Clinical Physics Laboratory, Department of Pediatrics, Radboud University Nijmegen Medical Center, Geert Grooteplein Zuid 10 6500 HB Nijmegen, The Netherlands.
Ultrason Imaging. 2010 Jul;32(3):143-53. doi: 10.1177/016173461003200303.
The aim of this study was to test the hypothesis that automatic segmentation of vessels in ultrasound (US) images can produce similar or better results in grading fatty livers than interactive segmentation. A study was performed in postpartum dairy cows (N=151), as an animal model of human fatty liver disease, to test this hypothesis. Five transcutaneous and five intraoperative US liver images were acquired in each animal and a liverbiopsy was taken. In liver tissue samples, triacylglycerol (TAG) was measured by biochemical analysis and hepatic diseases other than hepatic lipidosis were excluded by histopathologic examination. Ultrasonic tissue characterization (UTC) parameters--Mean echo level, standard deviation (SD) of echo level, signal-to-noise ratio (SNR), residual attenuation coefficient (ResAtt) and axial and lateral speckle size--were derived using a computer-aided US (CAUS) protocol and software package.
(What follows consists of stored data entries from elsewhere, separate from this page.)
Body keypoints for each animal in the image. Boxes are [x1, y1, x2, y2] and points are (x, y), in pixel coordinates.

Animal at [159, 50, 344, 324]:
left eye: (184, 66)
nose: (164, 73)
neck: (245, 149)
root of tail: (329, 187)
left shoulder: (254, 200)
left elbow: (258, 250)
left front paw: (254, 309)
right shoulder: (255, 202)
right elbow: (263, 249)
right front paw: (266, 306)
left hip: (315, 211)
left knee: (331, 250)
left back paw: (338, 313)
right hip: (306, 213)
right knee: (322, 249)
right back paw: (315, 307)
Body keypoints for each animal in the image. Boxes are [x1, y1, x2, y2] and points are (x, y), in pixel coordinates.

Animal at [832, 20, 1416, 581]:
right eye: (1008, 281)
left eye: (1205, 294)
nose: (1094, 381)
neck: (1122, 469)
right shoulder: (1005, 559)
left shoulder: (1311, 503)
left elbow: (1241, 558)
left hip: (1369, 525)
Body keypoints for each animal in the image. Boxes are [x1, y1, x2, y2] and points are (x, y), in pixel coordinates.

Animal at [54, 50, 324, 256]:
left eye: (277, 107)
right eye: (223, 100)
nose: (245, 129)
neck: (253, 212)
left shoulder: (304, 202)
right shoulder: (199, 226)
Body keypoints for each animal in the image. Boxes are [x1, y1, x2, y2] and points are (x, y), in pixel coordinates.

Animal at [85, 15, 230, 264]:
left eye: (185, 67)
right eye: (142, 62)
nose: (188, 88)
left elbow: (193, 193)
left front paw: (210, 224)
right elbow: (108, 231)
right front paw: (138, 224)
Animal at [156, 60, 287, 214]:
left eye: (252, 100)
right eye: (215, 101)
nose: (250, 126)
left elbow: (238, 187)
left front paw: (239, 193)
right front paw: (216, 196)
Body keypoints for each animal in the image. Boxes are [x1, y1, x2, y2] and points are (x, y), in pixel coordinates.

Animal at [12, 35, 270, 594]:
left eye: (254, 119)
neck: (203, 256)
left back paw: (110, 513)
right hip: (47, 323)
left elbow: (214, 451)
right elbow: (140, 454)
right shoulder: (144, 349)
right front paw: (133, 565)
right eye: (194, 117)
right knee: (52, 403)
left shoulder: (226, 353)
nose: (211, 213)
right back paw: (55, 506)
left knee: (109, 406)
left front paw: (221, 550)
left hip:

First, the liver tissue was interactively segmented by two observers. With increasing fat content, fewer hepatic vessels were visible in the ultrasound images and, therefore, a smaller proportion of the liver needed to be excluded from these images. Automatic-segmentation algorithms were implemented and it was investigated whether better results could be achieved than with the subjective and time-consuming interactive-segmentation procedure. The automatic-segmentation algorithms were based on both fixed and adaptive thresholding techniques in combination with a 'speckle'-shaped moving-window exclusion technique. All data were analyzed with and without postprocessing as contained in CAUS and with different automated-segmentation techniques. This enabled us to study the effect of the applied postprocessing steps on single and multiple linear regressions ofthe various UTC parameters with TAG. Improved correlations for all US parameters were found by using automatic-segmentation techniques. Stepwise multiple linear-regression formulas where derived and used to predict TAG level in the liver. Receiver-operating-characteristics (ROC) analysis was applied to assess the performance and area under the curve (AUC) of predicting TAG and to compare the sensitivity and specificity of the methods. Best speckle-size estimates and overall performance (R2 = 0.71, AUC = 0.94) were achieved by using an SNR-based adaptive automatic-segmentation method (used TAG threshold: 50 mg/g liver wet weight). Automatic segmentation is thus feasible and profitable.
本研究旨在验证如下假设,即自动分割超声(US)图像中的血管可以在脂肪肝分级中产生与交互分割相似或更好的结果。为此,我们以产后奶牛(N=151)为动物模型进行了一项研究,以验证这一假设。在每只动物身上采集了 5 个经皮和 5 个术中 US 肝脏图像,并进行了肝活检。在肝组织样本中,通过生化分析测量三酰甘油(TAG),并通过组织病理学检查排除除脂肪变性以外的其他肝脏疾病。使用计算机辅助 US(CAUS)协议和软件包提取超声组织特征(UTC)参数-平均回波水平、回波水平标准差(SD)、信噪比(SNR)、残余衰减系数(ResAtt)以及轴向和侧向散斑大小。首先,两名观察者对肝组织进行了交互分割。随着脂肪含量的增加,超声图像中可见的肝血管越来越少,因此需要从这些图像中排除的肝脏比例更小。实施了自动分割算法,并研究了与主观且耗时的交互分割过程相比,是否可以获得更好的结果。自动分割算法基于固定和自适应阈值技术,结合“散斑”形状的移动窗口排除技术。所有数据均在包含 CAUS 的情况下,以及使用不同的自动分割技术进行了分析。这使我们能够研究应用的后处理步骤对各种 UTC 参数与 TAG 的单和多元线性回归的影响。使用自动分割技术可提高所有 US 参数的相关性。推导了逐步多元线性回归公式,并用于预测肝脏中的 TAG 水平。应用接收器操作特征(ROC)分析来评估预测 TAG 的性能和曲线下面积(AUC),并比较这些方法的敏感性和特异性。使用基于 SNR 的自适应自动分割方法(使用的 TAG 阈值:50mg/g 肝湿重)可获得最佳的散斑尺寸估计值和整体性能(R2=0.71,AUC=0.94)。因此,自动分割是可行且有利的。